On 4/21/22 9:40 PM, Alexei Starovoitov wrote:   
> On Tue, Apr 19, 2022 at 05:21:40PM -0700, Dave Marchevsky wrote:
>> Currently, each local_storage type (sk, inode, task) has a 16-entry
>> cache for local_storage data associated with a particular map. A
>> local_storage map is assigned a fixed cache_idx when it is allocated.
>> When looking in a local_storage for data associated with a map the cache
>> entry at cache_idx is the only place the map can appear in cache. If the
>> map's data is not in cache it is placed there after a search through the
>> cache hlist. When there are >16 local_storage maps allocated for a
>> local_storage type multiple maps have same cache_idx and thus may knock
>> each other out of cache.
>>
>> BPF programs that use local_storage may require fast and consistent
>> local storage access. For example, a BPF program using task local
>> storage to make scheduling decisions would not be able to tolerate a
>> long hlist search for its local_storage as this would negatively affect
>> cycles available to applications. Providing a mechanism for such a
>> program to ensure that its local_storage_data will always be in cache
>> would ensure fast access.
>>
>> This series introduces a BPF_LOCAL_STORAGE_FORCE_CACHE flag that can be
>> set on sk, inode, and task local_storage maps via map_extras. When a map
>> with the FORCE_CACHE flag set is allocated it is assigned an 'exclusive'
>> cache slot that it can't be evicted from until the map is free'd. 
>>
>> If there are no slots available to exclusively claim, the allocation
>> fails. BPF programs are expected to use BPF_LOCAL_STORAGE_FORCE_CACHE
>> only if their data _must_ be in cache.
> 
> I'm afraid new uapi flag doesn't solve this problem.
> Sooner or later every bpf program would deem itself "important" and
> performance critical. All of them will be using FORCE_CACHE flag
> and we will back to the same situation.

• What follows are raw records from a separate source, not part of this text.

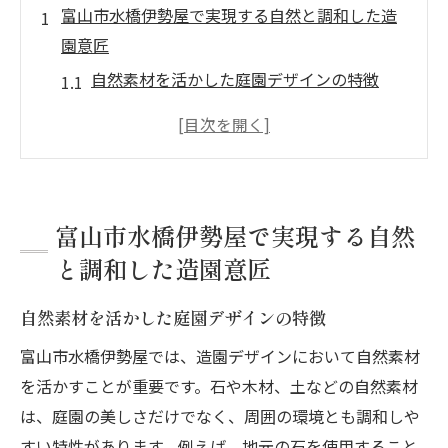
富山市水橋伊勢屋で実現する自然と調和した造
園意匠
自然素材を活かした庭園デザインの特徴
地域の気候に適した植物選びのポイント
水と石を用いた癒しの景観作り
四季折々の変化を楽しむ植栽の工夫
自然環境と調和する庭園設計のアプローチ
富山市水橋伊勢屋で実現する自然
訪れる人々を魅了する景観演出
と調和した造園意匠
個々の希望に応える造園デザインの魅力
自然素材を活かした庭園デザインの特徴
オーダーメイドの庭園デザインが実現する
夢
富山市水橋伊勢屋では、造園デザインにおいて自然素材
居住空間に合わせた庭園設計の工夫
を活かすことが重要です。石や木材、土などの自然素材
家族のライフスタイルに寄り添う庭園提案
は、庭園の美しさだけでなく、周囲の環境とも調和しや
すい特性があります。例えば、地元の石を使用すること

In this scenario, if 16 maps had been loaded w/ FORCE_CACHE flag and 17th tried
to load, it would fail, so programs depending on the map would fail to load.
Patch 2 adds a selftest 'local_storage_excl_cache_fail' demonstrating this.

> Also please share the performance data that shows more than 16 programs
> that use local storage at the same time and existing simple cache
> replacing logic is not enough.
> For any kind link list walking to become an issue there gotta be at
> least 17 progs. Two progs should pick up the same cache_idx and
> run interleaved to evict each other. 
> It feels like unlikely scenario, so real data would be good to see.
> If it really an issue we might need a different caching logic.
> Like instead of single link list per local storage we might
> have 16 link lists. cache_idx can point to a slot.
> If it's not 1st it will be a 2nd in much shorter link list.
> With 16 slots the link lists will have 2 elements until 32 bpf progs
> are using local storage.
> We can get rid of cache too and replace with mini hash table of N
> elements where map_id would be an index into a hash table.
> All sorts of other algorithms are possible.
> In any case the bpf user shouldn't be telling the kernel about
> "importance" of its program. If program is indeed executing a lot
> the kernel should be caching/accelerating it where it can.

It's worth noting that this is a map-level setting, not prog-level. Telling the
kernel about importance of data feels more palatable to me. Sort of like mmap's
MAP_LOCKED, but for local_storage cache.

Going back to the motivating example - using data in task local_storage to make
scheduling decisions - the desire is to have the task local_storage access be
like "accessing a task_struct member" vs "doing a search for right data to 
access (w/ some caching to try to avoid search)".

Re: performance data, would adding a benchmark in selftests/bpf/benchs work?